Assalamualaikum warahmatullah Wabarakatuh Sobat Al-Hijrah
Salam Sejahtera dan Salam Sehat untuk Kita semua
Di Tahun 1945, Tepatnya Tanggal 17 Agustus adalah terjadinya Peristiwa Besar yang terjadi di Negara kita tercinta yaitu Indonesia. Yup pada Tanggal itu dilaksanakannya Proklamasi Kemerdekaan Indonesia diproklamirkan oleh Bung Karno dengan didampingi oleh Mohammad Hatta di sebuah rumah hibah dari Faradj Martak di Jalan Pegangsaan Timur No. 56, Jakarta Pusat. Dengan memproklamirkan kemerdekaan artinya bangsa kita atau negeri kita ini pantas untuk menjadi suatu negara dan bebas dari penjajah. 76 tahun Indonesia sudah merdeka, Apakah sudah merdeka se-utuhnya ?
Indonesia sudah jelas diakui secara de facto (Pengakuan suatu negara terhadap negara lain) dan de jure (pengakuan berdasarkan kaidah yang berlaku yang telah diatur dalam hukum internasional). Tetapi apakah Indonesia sudah merdeka 100% ? apakah hanya negaranya saja yang merdeka, warganya tidak?

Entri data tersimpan
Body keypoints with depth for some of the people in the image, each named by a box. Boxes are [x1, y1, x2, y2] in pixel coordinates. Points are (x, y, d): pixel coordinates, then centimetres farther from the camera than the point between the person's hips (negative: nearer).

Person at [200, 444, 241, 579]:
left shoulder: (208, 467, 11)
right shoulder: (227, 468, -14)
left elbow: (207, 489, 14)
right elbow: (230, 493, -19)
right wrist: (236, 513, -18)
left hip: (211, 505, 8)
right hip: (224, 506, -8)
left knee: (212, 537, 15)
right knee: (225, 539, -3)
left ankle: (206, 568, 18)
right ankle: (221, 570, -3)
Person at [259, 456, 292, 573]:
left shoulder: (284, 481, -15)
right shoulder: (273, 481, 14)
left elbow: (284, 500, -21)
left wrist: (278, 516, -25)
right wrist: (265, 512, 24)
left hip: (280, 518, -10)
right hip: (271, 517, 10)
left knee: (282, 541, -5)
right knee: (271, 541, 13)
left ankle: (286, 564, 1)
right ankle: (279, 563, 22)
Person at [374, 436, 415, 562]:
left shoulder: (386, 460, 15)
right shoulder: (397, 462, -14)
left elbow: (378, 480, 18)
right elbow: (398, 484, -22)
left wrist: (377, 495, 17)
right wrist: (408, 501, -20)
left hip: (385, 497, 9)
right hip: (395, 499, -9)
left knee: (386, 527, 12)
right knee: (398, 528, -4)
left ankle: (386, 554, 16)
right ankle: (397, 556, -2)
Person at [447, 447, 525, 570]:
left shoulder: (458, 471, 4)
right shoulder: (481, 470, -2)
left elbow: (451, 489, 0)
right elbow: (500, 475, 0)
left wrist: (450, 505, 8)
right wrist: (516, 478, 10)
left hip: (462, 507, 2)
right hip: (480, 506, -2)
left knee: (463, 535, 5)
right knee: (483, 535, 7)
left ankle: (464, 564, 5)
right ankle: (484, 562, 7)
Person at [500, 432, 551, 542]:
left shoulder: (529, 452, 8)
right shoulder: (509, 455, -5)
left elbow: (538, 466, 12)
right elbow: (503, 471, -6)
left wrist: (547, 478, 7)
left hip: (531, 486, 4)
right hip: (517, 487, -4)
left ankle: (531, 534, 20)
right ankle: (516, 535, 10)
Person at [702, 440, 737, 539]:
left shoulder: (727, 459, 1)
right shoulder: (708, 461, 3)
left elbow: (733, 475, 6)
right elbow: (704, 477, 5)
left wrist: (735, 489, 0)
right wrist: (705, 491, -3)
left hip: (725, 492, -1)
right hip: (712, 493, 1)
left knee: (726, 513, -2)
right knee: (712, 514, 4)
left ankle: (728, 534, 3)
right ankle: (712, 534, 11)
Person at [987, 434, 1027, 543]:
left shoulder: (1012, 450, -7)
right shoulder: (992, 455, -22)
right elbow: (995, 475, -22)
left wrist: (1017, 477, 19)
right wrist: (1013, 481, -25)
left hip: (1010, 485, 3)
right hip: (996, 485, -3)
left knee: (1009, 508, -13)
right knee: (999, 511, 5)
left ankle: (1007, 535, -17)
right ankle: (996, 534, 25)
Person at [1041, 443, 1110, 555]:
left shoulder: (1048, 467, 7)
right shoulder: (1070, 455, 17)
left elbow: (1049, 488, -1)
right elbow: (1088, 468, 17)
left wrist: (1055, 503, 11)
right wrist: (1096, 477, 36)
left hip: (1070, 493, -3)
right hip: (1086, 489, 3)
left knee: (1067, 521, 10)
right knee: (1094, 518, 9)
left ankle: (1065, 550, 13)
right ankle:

| Tugas |
Lanjutkan tulisan tentang kemerdekaan Indonesia mulai setelah kalimat terakhir yang tercantum.

| Jawaban Tugas |
76 tahun Indonesia merdeka bukanlah waktu yang singkat. Setiap perayaan hari kemerdekaan, masyarakat selalu menitipkan sejuta harapan untuk Indonesia yang lebih baik. Bagaimana Opini Kader Al-Hijrah terkait hal ini ? mari kita simak…
Dari Shidiq Umar Widodo
17 Agustus 1945, itulah hari kemerdekaan kita. Jika syarat sebuah negara merdeka, Indonesia telah memenuhinya. Berarti Indonesia memang sudah merdeka secara konstitusi.Namun, Indonesia bisa disebut juga belum merdeka. Arti dari merdeka di sini bukan secara konstitusi melainkan secara arti luas. Kenapa Indonesia belum merdeka? Karena Indonesia belum mampu mandiri sepenuhnya. Bahkan, masih banyak impor dari luar negeri. Miris sebetulnya ketika diminta untuk membeli produk asli Indonesia, tetapi masih banyak produk luar negeri dan kualitasnya lebih tinggi dari produk lokal. Melihat di lapangan, banyak rakyat Indonesia bekerja untuk orang asing. Padahal mereka berada di negerinya. Jika 76 tahun lalu Indonesia berhasil berperang melawan penjajah, kini Indonesia justru berperang melawan Bangsa sendiri. Jika 76 tahun lalu para pahlawan berhasil berjuang demi Bangsa, kini justru banyak oknum yang berjuang hanya demi kepentingan sendiri. Selayaknya perang senjata, korban tidak hanya dari mereka yang berperang, melainkan juga orang-orang lainnya. Begitu pun dengan perang kepentingan ini, yang jadi korban adalah bangsa Indonesia secara umum, bukan hanya oknum-oknum itu saja.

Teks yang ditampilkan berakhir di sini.